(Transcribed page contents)
☆ ☆ ☆ ☆ ☆
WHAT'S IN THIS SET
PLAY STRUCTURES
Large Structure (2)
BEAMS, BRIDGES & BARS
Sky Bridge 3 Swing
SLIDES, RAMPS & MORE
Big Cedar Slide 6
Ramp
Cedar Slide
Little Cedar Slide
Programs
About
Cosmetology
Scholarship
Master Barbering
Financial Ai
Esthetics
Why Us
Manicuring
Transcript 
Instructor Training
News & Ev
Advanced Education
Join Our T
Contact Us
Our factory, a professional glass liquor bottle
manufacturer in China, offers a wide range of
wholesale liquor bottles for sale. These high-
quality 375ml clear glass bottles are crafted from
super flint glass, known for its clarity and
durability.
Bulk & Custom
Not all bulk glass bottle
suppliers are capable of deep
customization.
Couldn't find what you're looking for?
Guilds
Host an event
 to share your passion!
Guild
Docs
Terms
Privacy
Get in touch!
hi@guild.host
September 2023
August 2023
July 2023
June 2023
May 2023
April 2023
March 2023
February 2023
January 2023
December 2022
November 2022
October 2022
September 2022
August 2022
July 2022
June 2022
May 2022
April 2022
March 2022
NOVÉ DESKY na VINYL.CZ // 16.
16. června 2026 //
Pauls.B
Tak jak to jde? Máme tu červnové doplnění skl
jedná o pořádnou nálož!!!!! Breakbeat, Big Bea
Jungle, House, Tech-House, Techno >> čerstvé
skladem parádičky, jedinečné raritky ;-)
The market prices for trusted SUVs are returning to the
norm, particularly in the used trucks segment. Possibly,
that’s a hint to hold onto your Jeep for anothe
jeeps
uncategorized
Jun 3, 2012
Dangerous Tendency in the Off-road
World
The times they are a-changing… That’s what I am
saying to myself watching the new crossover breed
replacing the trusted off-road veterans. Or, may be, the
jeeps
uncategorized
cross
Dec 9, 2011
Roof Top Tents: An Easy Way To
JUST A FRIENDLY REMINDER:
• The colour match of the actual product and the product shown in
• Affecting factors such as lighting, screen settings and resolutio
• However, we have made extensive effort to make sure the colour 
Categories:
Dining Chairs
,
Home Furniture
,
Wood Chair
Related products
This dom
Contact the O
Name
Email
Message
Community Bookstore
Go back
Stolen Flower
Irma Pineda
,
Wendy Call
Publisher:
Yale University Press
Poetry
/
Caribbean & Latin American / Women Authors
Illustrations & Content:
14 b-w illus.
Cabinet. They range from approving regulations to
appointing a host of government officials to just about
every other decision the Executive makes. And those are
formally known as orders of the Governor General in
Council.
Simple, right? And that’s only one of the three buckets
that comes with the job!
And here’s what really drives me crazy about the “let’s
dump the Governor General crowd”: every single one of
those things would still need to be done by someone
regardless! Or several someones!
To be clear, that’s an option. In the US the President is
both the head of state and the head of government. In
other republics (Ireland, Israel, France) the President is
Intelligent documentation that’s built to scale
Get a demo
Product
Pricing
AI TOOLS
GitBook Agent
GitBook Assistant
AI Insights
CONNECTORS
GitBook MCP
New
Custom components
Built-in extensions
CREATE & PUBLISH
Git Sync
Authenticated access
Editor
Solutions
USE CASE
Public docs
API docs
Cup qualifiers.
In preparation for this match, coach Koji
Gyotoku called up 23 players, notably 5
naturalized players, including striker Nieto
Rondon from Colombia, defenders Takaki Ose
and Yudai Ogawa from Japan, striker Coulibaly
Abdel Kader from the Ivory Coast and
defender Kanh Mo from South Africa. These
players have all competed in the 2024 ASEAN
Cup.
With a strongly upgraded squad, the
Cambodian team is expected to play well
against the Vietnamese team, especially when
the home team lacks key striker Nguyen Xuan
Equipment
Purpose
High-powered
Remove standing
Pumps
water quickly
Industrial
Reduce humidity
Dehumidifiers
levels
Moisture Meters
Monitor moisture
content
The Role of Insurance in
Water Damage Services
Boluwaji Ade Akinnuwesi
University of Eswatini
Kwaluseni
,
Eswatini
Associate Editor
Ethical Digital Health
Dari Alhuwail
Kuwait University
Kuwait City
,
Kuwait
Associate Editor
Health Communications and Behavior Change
☆ ☆ ☆ ☆ ☆
Using the entries shown above, reproduce verbatim the lines from the line bearing "every other decision" to the line bearing "other republics (Ireland, Israel, France)", inclusive.

Solved exercise
every other decision the Executive makes. And those are
formally known as orders of the Governor General in
Council.
Simple, right? And that’s only one of the three buckets
that comes with the job!
And here’s what really drives me crazy about the “let’s
dump the Governor General crowd”: every single one of
those things would still need to be done by someone
regardless! Or several someones!
To be clear, that’s an option. In the US the President is
both the head of state and the head of government. In
other republics (Ireland, Israel, France) the President is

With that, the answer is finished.